Sonho de infância e inspiração
Pierrot, de 30 anos, contou que o interesse pela área de segurança pública surgiu ainda na infância, quando vivia no Haiti. "Cresci vendo muitas dificuldades no meu país e sempre quis fazer a diferença. Quero proteger as pessoas", disse o jogador em entrevista. A formação em criminologia, concluída durante sua passagem pelo futebol universitário nos EUA, foi o primeiro passo para esse objetivo.

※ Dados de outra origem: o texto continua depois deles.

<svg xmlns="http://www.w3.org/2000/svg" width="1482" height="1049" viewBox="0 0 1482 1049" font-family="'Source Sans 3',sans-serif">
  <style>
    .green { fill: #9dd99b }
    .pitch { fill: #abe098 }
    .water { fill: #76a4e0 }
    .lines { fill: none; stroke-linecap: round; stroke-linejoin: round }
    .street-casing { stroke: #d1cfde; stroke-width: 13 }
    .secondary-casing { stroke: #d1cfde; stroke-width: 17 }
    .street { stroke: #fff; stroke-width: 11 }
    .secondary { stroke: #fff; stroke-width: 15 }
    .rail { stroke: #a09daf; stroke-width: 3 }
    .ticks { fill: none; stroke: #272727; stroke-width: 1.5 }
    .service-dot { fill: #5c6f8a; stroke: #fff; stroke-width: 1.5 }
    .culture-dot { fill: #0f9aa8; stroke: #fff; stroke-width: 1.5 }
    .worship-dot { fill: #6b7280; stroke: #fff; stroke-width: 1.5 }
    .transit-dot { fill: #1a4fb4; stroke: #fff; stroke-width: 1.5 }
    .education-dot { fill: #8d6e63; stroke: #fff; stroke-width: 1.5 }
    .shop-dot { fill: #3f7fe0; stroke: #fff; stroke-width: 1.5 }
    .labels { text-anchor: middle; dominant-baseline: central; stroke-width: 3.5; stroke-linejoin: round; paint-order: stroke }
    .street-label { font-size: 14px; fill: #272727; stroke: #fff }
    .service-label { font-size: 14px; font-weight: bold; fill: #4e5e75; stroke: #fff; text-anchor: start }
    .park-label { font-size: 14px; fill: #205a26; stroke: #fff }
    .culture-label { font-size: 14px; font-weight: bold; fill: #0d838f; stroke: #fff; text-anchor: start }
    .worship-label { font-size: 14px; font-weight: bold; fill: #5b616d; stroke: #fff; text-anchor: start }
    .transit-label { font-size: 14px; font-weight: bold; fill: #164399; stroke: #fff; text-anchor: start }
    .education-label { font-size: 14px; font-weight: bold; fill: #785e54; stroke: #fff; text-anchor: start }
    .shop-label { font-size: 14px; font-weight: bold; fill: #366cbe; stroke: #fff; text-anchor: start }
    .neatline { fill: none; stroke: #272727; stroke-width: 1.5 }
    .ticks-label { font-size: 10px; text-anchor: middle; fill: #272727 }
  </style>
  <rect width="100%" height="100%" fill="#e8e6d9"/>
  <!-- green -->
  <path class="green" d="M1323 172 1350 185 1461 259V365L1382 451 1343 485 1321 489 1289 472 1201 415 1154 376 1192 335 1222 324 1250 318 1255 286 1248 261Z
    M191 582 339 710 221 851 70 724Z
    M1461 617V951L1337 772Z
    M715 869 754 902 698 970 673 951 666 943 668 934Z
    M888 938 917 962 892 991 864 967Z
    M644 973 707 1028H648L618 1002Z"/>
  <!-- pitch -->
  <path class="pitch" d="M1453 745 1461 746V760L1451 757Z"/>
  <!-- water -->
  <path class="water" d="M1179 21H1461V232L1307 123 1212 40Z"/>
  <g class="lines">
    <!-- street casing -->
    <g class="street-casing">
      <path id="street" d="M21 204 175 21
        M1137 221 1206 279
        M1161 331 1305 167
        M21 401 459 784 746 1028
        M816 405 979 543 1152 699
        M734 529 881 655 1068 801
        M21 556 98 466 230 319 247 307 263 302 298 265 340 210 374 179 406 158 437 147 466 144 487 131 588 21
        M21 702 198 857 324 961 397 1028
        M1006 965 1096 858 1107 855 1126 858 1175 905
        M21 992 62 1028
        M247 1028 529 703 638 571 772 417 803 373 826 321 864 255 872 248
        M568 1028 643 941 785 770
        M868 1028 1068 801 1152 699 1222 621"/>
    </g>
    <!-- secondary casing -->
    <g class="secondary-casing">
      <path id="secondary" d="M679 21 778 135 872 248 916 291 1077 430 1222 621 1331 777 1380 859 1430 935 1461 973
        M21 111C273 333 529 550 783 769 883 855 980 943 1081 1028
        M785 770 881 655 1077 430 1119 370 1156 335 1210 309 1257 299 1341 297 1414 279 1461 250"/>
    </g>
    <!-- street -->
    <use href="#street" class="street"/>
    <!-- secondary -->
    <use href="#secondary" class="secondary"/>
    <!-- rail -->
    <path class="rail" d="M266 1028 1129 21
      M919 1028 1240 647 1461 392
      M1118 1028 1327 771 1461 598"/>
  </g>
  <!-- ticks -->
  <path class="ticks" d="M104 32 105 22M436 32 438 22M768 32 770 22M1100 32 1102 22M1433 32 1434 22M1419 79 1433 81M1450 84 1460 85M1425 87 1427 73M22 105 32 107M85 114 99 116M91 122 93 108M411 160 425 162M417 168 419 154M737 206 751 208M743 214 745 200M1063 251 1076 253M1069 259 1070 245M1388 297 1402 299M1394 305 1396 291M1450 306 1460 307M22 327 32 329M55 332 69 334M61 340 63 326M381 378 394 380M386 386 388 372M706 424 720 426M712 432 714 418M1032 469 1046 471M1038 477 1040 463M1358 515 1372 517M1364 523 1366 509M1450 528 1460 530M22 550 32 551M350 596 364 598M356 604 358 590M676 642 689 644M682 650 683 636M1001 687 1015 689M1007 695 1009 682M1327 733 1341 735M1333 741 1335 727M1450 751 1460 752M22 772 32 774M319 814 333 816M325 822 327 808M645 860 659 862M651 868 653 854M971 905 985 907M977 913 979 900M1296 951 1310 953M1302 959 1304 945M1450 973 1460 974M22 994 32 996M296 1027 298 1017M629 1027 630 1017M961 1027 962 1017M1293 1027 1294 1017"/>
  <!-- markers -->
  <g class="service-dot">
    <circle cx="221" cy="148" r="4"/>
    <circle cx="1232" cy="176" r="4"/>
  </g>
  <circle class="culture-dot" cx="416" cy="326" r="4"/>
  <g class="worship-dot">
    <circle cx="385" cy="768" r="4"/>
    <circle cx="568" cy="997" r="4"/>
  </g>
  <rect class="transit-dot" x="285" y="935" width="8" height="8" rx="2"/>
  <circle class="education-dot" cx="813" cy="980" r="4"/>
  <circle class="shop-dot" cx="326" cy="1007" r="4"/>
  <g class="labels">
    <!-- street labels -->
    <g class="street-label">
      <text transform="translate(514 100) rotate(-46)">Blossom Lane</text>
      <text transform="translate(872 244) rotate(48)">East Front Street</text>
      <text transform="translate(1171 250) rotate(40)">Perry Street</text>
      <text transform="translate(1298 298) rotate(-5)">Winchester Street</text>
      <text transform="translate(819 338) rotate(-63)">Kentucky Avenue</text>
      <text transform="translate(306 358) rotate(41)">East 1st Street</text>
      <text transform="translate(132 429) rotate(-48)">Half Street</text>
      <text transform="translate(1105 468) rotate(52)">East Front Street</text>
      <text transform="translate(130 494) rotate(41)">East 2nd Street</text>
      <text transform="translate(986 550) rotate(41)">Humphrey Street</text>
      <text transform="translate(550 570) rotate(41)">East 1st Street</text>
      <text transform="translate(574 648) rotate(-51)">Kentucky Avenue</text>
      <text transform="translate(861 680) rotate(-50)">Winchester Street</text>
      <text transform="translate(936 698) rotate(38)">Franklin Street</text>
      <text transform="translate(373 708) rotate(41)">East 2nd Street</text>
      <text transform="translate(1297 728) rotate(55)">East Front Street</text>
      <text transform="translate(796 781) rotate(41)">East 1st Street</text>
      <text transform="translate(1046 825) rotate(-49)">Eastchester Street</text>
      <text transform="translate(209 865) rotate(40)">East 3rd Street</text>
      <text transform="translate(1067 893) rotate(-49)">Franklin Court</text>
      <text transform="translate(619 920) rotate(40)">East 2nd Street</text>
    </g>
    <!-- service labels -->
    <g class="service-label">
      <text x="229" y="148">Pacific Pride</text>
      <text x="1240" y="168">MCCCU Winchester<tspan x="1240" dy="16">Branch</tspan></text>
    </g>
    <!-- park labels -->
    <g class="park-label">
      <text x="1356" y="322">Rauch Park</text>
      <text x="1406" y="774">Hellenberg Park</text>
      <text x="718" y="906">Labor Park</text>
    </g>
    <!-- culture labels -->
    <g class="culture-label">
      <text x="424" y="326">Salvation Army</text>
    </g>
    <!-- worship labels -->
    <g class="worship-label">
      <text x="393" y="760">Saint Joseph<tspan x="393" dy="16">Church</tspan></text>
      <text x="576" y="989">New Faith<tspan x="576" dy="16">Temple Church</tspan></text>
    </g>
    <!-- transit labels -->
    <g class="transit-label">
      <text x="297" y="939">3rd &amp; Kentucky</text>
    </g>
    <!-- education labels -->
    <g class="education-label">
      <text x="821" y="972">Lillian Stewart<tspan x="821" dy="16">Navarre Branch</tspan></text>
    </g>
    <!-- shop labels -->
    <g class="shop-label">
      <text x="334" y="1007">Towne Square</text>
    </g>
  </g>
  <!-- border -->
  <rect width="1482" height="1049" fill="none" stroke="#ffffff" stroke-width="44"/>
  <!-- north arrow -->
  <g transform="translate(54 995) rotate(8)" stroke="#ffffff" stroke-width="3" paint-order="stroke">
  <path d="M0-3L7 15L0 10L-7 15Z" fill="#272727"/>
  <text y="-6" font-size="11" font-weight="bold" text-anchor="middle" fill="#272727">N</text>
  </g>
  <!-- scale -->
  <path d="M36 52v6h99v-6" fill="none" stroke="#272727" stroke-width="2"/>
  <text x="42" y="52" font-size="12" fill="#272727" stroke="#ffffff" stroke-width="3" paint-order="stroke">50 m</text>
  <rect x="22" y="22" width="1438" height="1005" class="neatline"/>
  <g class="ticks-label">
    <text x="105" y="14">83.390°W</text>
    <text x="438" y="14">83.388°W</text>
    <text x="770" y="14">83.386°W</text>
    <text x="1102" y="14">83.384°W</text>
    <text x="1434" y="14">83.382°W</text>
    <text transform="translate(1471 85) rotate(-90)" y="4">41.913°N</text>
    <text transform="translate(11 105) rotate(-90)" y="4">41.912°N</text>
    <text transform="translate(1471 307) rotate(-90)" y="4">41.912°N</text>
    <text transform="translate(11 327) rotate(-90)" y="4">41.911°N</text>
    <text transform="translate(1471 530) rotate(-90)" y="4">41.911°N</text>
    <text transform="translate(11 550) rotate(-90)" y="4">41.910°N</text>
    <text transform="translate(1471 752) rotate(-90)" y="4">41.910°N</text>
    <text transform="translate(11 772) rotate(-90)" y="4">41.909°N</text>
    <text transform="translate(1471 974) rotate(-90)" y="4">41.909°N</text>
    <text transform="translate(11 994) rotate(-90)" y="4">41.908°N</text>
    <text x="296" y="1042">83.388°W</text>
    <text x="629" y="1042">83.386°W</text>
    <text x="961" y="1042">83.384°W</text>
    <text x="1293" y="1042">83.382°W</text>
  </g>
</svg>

Trajetória no futebol e planos futuros
Revelado pelo clube haitiano América des Cayes, Pierrot construiu carreira no futebol europeu, com destaque para passagens por clubes da Bélgica e França. Agora, como um dos líderes do Haiti na Copa do Mundo, ele vê o torneio como uma vitrine, mas já pensa no futuro. "Após pendurar as chuteiras, quero usar minha formação e experiência para servir como agente do FBI", afirmou.
A história de Pierrot é um exemplo de como o esporte e a educação podem transformar vidas. Enquanto enfrenta o Brasil em campo, ele já sonha em trocar os gramados pelas investigações criminais.